Through every song, dance, and laughable moment presented by the Belmont Musical Theater department in “Hairspray,” there’s great entertainment — and there are essential members of the cast and chorus who had to be recruited from other departments.
There are roles for black actors in the play, which ran for 2,500 performances on Broadway, but there are no black students in the musical theater department. In fact, only about 4 percent of the Belmont student body is black.
“Open auditions for our shows are limited to specific needs in casting requirements,” said Marjorie Halbert, artistic director of “Hairspray” in an email to the Vision. Auditions for musical theater auditions are generally open just to students in the department. For “Hairspray,” however, white students weren’t going to be able to fill roles such as those of “Motormouth Maybelle,” played by Queen Latifah in the 2007 film version of the play.
“We contacted the Black Student Association to recruit students for auditions,” Halbert said. “We were thrilled with the response.”
Some recruits were music majors in a track other than musical theater, and others were brought in from other organizations at Belmont.
But even that wasn’t enough. When a number of roles for black actors, singers and dancers remained unfilled, members of the department were asked to recruit friends from around campus.
“Oftentimes they will not let anyone in that is not a musical theater major, but because we had a very specific need for African-Americans we had people within musical theater go out and ask their friends or tell them we are doing Hairspray and encourage them to audition,” said John Paul Liang, senior musical theater major.
While every African American was required to go through an audition process, it was not on the same level with the musical theater students’ auditions.
“The department obviously needed African-Americans for the show so non-musical theater majors were allowed to apply,” said Briana August. “I think they were just happy that we were willing to audition, so the audition process wasn’t as strenuous. … It was more to see if we could sing or dance, but due to the small number of us who auditioned, it wasn’t that competitive,”
Morgan Bosman, also a black cast member, said she agrees with August that there was a lot of leniency in auditions for recruits.
“Because of limited time, some of the non-musical theater students were unable to sing for callbacks,” Bosman said. “I also do not know of any African-Americans who auditioned and did not get a part. They really lucked out because there are so many talented students of diverse backgrounds at Belmont.”
While the black members of the cast are not seeking a degree in musical theater, their voices and physical presence on the stage was essential for “Hairspray.”
“Even if they didn’t feel particularly strong as performers, just having bodies on stage to beef up the ensemble was really good,” Liang said.
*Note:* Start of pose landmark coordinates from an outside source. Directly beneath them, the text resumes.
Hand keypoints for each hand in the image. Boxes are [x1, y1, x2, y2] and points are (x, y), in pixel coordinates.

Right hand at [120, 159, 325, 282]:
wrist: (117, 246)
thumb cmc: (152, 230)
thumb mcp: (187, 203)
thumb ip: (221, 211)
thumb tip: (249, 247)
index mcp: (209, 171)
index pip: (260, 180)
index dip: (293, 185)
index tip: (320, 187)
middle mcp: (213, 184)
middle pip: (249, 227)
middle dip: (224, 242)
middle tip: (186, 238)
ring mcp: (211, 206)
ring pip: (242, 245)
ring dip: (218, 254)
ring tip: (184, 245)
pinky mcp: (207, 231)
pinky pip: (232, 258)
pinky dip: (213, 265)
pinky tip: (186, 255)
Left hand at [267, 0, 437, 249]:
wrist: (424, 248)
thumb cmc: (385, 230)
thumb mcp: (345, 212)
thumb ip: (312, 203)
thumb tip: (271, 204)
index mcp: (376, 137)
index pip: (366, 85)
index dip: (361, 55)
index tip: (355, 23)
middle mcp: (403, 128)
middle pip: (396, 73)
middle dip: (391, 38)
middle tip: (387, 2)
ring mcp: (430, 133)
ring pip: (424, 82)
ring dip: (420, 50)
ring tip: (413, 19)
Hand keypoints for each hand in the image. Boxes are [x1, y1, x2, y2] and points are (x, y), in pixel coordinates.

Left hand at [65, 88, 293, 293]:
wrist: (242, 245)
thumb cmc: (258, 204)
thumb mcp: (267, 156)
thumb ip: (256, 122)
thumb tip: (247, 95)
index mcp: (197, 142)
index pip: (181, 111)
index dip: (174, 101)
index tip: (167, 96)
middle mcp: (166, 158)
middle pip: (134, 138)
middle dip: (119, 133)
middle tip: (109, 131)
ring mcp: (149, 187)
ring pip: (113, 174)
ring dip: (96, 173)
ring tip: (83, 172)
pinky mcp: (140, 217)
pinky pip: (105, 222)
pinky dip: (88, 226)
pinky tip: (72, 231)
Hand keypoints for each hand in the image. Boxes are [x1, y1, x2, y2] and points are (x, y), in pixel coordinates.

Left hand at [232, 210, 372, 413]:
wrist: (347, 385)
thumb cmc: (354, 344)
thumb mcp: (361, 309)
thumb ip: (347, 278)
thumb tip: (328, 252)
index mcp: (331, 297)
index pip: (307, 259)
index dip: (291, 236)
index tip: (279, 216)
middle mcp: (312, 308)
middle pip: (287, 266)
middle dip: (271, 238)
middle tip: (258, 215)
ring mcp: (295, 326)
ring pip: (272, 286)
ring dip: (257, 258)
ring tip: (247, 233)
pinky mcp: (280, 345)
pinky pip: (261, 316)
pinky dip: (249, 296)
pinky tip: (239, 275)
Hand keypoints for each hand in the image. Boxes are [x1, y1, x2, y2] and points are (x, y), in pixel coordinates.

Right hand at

While the process to add diversity to the program for one show was difficult, it is not the department’s first attempt.
“It’s been a challenge for sure, but my first show I did with Belmont was “Ragtime,” and we had to grab a lot of African-American performers from Fisk University,” Liang said. “They were great to work with, but a lot of time we couldn’t really didn’t have the same level of professionalism.”
However, the department went in a different direction this year by only recruiting Belmont students, rather than those who would have to drive across town and back for rehearsals and still manage classes.
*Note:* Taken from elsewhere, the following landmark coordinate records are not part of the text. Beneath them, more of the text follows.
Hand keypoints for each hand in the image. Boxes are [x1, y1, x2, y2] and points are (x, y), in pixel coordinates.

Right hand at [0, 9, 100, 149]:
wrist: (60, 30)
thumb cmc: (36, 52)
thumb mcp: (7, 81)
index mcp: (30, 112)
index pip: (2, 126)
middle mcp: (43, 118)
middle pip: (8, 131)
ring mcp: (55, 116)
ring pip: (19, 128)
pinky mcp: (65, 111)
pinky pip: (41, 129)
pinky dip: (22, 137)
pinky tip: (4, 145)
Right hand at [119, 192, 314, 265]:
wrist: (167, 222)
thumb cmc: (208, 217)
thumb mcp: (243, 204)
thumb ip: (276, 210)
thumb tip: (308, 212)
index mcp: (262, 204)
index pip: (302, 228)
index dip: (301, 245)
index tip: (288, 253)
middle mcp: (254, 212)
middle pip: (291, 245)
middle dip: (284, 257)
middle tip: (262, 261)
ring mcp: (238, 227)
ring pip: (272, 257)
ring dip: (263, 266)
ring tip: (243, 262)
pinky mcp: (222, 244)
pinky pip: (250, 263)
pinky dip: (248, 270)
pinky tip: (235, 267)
“We have a lot of people that really respect the fact that this is their school and they’re representing something they feel strongly about,” Liang said. “It’s a really high level of talent, and it’s great working with people that are not in our program because it’s something fresh, something new.”
Because blocks of rehearsal time were wired to accommodate the schedule of the musical theater majors, finding rehearsal time with the newly arrived black students from many departments was a challenge.
“Of course, there were a lot of rehearsals that had to be shifted to accommodate everyone’s schedule, and at times it seemed we would never get the entire cast together in one rehearsal,” Halbert said.
August was one of those who found it difficult to orchestrate her schedule around the department’s.
“The musical theater majors have a class and their class time is that rehearsal,” she said. “For the African-Americans, we had to leave class, get there late, and fill in where we could.”
While the process was not always convenient, working with musical theater majors was a positive experience, Bosman said.
“We worked well together because, while it was a little more segregated at the beginning of rehearsals, when we started dancing together on stage and getting to know one another, then it felt a lot more integrated, which is great,” she said.
August said the cast was gracious.
“The cast is awesome. At the beginning it was hard adjusting especially with our schedules,” she said. “I have met some really nice people; the seniors were really welcoming.”
While “Hairspray” pulled together as a diverse and entertaining production, August says the cycle of reaching out of the program only for shows that require diversity should end.
“Instead of trying something new and then just going back to the way things are, they should start to branch out the program so that they don’t have to look outside the program the next time they want to do a show that requires different ethnic groups for the cast,” August said.
For August, performing diverse musicals could be done more effectively in Belmont’s future with a change in the department.
“If they want to reflect the Belmont community I think they need diversity in the program,” August said. “Musical theater is a big reflection of the school because that’s what people go to when they think of fine arts and what people see when they visit the school. It should be a representation of Belmont, so I think it should represent every group.”